* AIM OF THE EXERCISE: Only the lines from the one containing "Introduction" through the one containing "People splitting the cost" should be printed, exactly as they appear below, with both ends included.

* TASK INPUT:
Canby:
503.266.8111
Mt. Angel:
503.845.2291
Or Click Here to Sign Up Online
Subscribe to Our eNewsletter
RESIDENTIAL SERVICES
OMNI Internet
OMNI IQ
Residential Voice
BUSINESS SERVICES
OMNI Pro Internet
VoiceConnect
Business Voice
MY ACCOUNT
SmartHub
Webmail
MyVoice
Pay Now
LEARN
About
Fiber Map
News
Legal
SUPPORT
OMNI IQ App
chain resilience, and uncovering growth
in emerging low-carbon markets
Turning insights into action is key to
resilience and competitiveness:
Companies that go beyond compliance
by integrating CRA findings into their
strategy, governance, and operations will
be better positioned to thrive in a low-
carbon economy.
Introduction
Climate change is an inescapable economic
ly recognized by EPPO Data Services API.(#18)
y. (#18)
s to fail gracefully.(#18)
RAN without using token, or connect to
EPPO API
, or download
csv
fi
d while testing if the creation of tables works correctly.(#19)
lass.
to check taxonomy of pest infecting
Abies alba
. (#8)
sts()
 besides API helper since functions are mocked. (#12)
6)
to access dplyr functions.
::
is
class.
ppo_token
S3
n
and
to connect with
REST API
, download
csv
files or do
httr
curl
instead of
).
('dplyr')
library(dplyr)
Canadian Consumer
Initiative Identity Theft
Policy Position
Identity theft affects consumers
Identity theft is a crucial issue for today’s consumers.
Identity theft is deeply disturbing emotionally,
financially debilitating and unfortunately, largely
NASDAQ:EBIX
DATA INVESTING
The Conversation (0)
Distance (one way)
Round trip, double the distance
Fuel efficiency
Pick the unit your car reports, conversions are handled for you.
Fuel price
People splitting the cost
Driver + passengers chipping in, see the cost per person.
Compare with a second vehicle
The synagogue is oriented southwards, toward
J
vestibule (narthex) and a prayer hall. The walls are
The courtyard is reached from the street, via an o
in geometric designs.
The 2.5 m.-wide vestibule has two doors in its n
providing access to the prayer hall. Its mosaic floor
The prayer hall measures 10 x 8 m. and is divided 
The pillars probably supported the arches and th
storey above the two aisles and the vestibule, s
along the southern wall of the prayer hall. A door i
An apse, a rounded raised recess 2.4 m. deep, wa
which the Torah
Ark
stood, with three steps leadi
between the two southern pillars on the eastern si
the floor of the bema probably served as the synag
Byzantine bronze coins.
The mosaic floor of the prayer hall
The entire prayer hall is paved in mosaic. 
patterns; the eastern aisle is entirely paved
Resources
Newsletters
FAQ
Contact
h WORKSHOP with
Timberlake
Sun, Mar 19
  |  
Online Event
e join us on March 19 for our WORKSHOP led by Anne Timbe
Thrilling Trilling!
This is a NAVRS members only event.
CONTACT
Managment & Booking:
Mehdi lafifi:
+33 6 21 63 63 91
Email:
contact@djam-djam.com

==

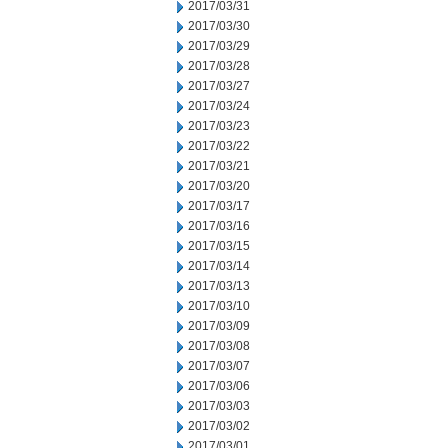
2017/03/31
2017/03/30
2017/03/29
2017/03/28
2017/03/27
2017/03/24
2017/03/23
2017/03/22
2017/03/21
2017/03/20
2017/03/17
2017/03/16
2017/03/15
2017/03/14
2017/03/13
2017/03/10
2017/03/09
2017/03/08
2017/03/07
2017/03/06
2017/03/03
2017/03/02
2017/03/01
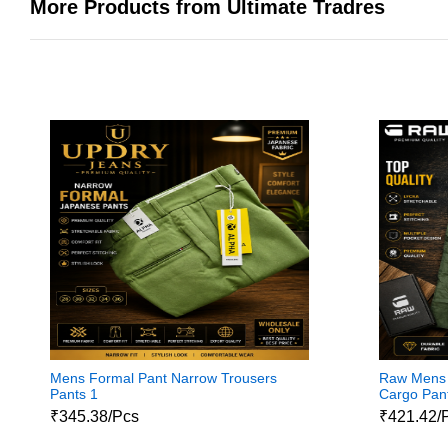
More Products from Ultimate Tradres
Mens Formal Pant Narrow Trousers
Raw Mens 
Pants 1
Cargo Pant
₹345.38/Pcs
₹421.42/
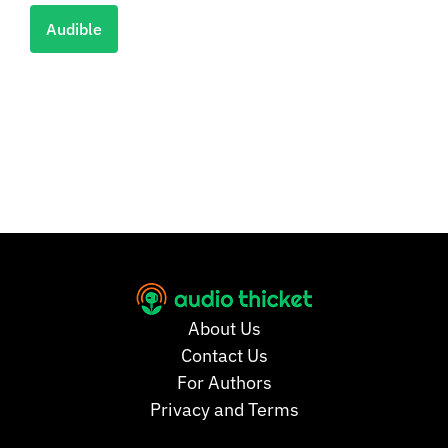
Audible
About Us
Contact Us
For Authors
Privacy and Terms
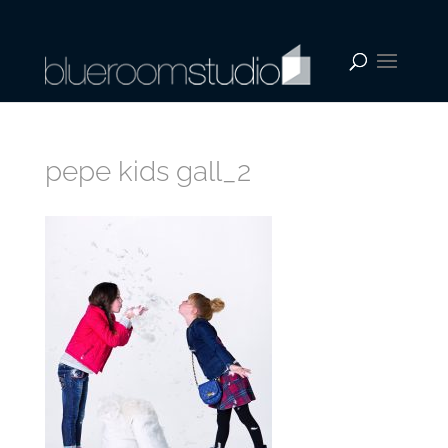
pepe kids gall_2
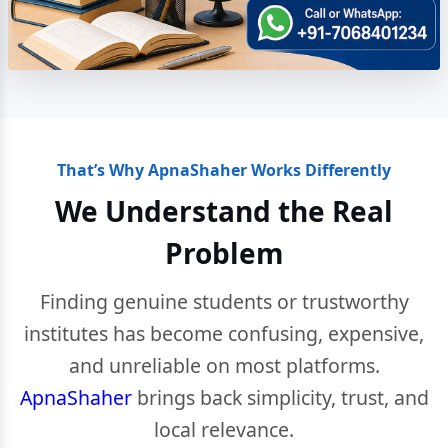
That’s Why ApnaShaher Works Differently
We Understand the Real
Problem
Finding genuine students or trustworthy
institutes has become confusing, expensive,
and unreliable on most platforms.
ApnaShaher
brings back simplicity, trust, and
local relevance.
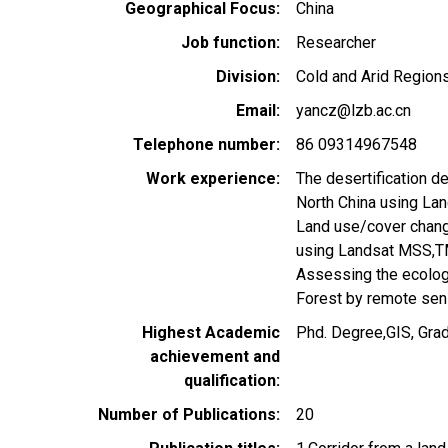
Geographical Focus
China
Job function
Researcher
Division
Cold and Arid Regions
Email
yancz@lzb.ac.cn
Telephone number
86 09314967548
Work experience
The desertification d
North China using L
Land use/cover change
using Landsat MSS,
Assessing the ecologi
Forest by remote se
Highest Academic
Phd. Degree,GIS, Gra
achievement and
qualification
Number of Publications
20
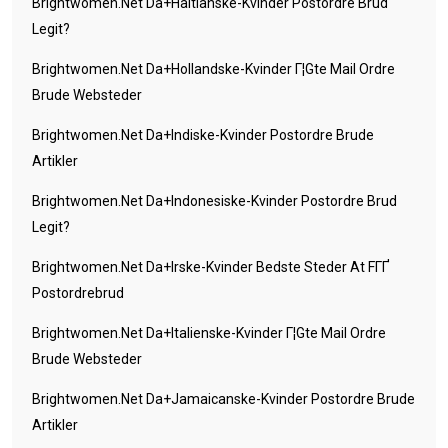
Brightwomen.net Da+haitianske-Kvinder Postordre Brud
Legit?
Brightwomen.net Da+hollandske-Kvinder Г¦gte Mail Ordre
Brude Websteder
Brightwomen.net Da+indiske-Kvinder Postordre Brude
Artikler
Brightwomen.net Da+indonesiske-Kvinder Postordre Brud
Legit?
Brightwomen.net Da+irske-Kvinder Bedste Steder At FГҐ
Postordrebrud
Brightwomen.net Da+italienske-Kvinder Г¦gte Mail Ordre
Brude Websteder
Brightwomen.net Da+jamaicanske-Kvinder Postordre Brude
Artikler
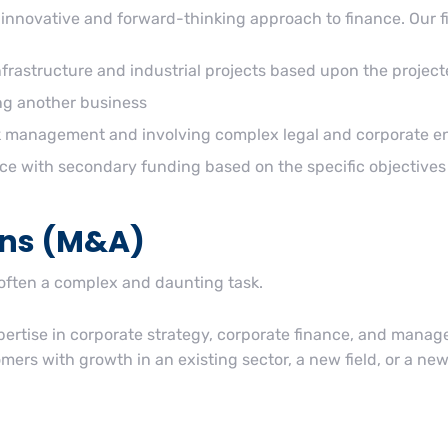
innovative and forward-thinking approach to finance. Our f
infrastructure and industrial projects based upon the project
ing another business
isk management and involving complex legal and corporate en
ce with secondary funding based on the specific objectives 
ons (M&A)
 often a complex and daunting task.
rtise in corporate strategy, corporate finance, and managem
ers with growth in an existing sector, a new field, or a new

* FINISHED EXERCISE:
Introduction
Climate change is an inescapable economic
ly recognized by EPPO Data Services API.(#18)
y. (#18)
s to fail gracefully.(#18)
RAN without using token, or connect to
EPPO API
, or download
csv
fi
d while testing if the creation of tables works correctly.(#19)
lass.
to check taxonomy of pest infecting
Abies alba
. (#8)
sts()
 besides API helper since functions are mocked. (#12)
6)
to access dplyr functions.
::
is
class.
ppo_token
S3
n
and
to connect with
REST API
, download
csv
files or do
httr
curl
instead of
).
('dplyr')
library(dplyr)
Canadian Consumer
Initiative Identity Theft
Policy Position
Identity theft affects consumers
Identity theft is a crucial issue for today’s consumers.
Identity theft is deeply disturbing emotionally,
financially debilitating and unfortunately, largely
NASDAQ:EBIX
DATA INVESTING
The Conversation (0)
Distance (one way)
Round trip, double the distance
Fuel efficiency
Pick the unit your car reports, conversions are handled for you.
Fuel price
People splitting the cost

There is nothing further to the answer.